One example. Our VP of Demand Generation sat down with Claude Code for the first time, and the next day he’d published a full Global Marketing Calendar - an interactive app that pulls 270+ events from Coda across five regions and enriches each one with campaign metrics and attendance. Filters by status, event type, region. It replaced scattered spreadsheets with a single living page his whole team now uses. One day - from zero to a published app - with no prior experience in Claude Code.
But the numbers only tell part of the story. People who had never built anything were publishing pages their teams use daily. People who had never touched a code editor were contributing skills back to make Claude smarter. One person told the company: “It has unlocked an army of high-agency individuals. Friends at other tech companies are nowhere near this level.” Another wrote: “I truly believe this tool is the most transformative one I’ve ever seen in my career.”
The Flywheel
We didn’t fully anticipate this part. When you give everyone Claude Code with the right skills and integrations, people don’t just use the system. They improve it. When someone notices Claude pulling from the wrong source, they fix it. When someone builds something useful, they share the pattern so it works for everyone. The system gets smarter every week - not because our small team makes it smarter, but because hundreds of people across the company are finding edges and closing gaps for everyone else.
What This Means
There’s a pervasive assumption in the industry that AI coding tools are for developers, and that non-technical people need a different kind of product - a chatbot with a friendly UI, a dashboard builder, a no-code platform. Something simpler.
We’ve found the opposite. The most powerful thing you can give a non-technical person is the same tool engineers use, enhanced with a layer of company-specific intelligence that makes it safe, accurate, and productive. You don’t need to simplify the tool. You need to adapt it - teach it your company’s language, connect it to your systems, and let it meet people where they are.
Anthropic built Claude Code to be exactly this kind of platform - extensible, connectable, designed to be shaped by the organizations that use it. The Intercom-Anthropic partnership didn’t just change how our engineers work. It dissolved the boundary between who can and who can’t build software.
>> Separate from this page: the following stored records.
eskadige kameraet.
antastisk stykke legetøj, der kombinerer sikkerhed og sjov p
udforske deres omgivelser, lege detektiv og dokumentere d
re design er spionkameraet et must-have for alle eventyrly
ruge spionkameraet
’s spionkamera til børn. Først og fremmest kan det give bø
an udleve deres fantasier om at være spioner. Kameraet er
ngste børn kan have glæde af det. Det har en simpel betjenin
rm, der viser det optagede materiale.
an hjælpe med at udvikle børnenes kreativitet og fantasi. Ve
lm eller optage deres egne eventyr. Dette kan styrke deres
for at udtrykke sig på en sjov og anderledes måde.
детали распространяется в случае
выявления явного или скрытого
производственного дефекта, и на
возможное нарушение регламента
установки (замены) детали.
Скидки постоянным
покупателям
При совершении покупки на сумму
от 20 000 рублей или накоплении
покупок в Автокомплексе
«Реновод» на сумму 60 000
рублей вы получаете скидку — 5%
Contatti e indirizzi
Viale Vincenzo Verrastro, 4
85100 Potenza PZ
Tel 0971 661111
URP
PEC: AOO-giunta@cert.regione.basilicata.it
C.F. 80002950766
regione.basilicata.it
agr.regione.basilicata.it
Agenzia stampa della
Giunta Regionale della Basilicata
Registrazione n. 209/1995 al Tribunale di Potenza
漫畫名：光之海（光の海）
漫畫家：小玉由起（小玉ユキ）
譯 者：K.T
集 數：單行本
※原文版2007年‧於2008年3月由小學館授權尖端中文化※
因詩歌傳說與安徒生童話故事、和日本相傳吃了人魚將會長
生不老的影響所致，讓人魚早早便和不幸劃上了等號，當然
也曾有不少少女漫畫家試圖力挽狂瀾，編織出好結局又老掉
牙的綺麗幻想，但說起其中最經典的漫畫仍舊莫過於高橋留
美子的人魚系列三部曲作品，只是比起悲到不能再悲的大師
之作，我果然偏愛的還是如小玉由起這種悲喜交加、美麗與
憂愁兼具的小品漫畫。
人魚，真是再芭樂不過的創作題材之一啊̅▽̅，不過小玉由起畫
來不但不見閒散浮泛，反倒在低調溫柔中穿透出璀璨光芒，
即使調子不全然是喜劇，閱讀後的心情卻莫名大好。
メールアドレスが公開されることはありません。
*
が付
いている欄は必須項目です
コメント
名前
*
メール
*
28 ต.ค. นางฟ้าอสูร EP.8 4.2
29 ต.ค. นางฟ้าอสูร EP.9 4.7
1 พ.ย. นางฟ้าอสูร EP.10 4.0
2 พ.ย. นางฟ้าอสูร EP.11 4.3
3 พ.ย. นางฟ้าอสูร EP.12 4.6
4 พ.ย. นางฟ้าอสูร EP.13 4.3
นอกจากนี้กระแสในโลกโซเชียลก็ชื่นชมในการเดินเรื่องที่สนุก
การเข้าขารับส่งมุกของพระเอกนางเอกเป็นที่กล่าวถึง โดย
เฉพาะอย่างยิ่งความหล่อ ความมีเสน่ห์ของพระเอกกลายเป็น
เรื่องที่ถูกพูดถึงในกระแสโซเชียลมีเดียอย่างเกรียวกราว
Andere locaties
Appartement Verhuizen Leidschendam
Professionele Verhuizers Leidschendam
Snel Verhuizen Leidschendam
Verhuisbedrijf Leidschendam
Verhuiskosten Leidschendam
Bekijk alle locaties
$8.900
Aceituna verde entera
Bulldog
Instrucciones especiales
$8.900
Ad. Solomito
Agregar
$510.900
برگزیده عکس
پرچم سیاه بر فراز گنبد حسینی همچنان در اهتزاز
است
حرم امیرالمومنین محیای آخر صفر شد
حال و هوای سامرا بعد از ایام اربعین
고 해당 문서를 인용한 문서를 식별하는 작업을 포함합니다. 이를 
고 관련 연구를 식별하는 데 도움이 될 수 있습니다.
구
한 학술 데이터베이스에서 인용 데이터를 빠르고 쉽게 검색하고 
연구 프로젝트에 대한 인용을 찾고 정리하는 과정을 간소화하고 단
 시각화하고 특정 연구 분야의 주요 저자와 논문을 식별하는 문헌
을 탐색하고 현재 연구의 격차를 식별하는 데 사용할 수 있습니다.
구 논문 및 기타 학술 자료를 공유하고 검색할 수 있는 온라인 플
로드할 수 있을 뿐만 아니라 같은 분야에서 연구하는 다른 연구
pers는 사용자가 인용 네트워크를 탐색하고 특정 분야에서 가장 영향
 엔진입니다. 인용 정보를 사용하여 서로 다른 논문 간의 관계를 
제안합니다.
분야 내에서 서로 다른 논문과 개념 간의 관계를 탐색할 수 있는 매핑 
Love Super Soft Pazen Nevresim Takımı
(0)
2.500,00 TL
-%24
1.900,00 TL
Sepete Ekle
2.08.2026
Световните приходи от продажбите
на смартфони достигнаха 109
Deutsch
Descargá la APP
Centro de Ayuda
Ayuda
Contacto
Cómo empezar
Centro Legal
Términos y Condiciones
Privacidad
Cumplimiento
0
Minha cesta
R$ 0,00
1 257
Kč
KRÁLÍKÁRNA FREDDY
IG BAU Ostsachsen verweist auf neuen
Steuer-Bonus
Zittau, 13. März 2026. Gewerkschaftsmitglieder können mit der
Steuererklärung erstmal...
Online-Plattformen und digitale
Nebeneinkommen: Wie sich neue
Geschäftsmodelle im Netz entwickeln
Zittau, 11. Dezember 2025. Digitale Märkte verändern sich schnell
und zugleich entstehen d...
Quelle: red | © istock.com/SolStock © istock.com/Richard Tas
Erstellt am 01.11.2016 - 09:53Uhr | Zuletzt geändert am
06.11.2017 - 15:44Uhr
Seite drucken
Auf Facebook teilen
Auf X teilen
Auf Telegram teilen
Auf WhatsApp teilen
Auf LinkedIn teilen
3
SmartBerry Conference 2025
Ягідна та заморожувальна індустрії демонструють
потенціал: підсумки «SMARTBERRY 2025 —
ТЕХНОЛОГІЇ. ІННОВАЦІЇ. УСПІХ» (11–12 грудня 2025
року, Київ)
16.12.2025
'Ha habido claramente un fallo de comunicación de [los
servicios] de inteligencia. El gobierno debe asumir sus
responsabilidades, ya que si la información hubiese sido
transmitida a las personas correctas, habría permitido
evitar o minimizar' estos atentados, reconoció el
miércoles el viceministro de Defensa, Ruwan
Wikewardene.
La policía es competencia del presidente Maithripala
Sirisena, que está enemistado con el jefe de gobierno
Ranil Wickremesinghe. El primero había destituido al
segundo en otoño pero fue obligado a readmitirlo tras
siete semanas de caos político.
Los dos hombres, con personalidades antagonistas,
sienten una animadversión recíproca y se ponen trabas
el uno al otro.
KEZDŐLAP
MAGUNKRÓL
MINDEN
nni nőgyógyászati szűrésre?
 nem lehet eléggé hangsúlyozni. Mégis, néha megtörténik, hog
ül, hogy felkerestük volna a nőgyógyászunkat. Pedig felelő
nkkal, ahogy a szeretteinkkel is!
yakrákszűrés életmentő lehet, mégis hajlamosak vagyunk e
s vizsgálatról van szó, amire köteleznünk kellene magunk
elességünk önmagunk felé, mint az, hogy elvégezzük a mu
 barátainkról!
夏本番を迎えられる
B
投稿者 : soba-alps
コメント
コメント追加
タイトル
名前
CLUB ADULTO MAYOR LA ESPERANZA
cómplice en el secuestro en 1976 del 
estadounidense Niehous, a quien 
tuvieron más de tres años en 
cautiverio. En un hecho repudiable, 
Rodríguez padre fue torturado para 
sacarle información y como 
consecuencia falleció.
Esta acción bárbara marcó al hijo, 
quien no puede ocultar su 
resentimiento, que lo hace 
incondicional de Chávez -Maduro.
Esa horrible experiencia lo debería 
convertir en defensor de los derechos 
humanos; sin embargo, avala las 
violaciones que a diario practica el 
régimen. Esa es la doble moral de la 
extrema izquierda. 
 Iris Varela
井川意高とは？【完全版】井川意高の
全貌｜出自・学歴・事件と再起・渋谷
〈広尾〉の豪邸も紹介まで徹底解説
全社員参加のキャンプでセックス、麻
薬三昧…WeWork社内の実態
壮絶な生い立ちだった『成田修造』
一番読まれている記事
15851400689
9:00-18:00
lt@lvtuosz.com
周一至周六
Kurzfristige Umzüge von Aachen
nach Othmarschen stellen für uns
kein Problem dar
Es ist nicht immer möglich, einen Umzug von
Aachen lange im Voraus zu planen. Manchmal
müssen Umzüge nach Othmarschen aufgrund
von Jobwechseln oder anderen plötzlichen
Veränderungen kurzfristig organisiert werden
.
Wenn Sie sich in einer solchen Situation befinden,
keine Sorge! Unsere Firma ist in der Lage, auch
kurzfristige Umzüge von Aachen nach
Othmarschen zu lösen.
What the engineering org set out to achieve - making all technical work agent-first - turned out to be a much larger idea than anyone planned for. It’s not just engineers who can work this way. It’s everyone.
To be honest, we just wanted to help people answer their own questions. But when you give a thousand people the ability to build anything they can describe in a conversation, something shifts. They don’t just work faster. They start thinking differently about what’s possible.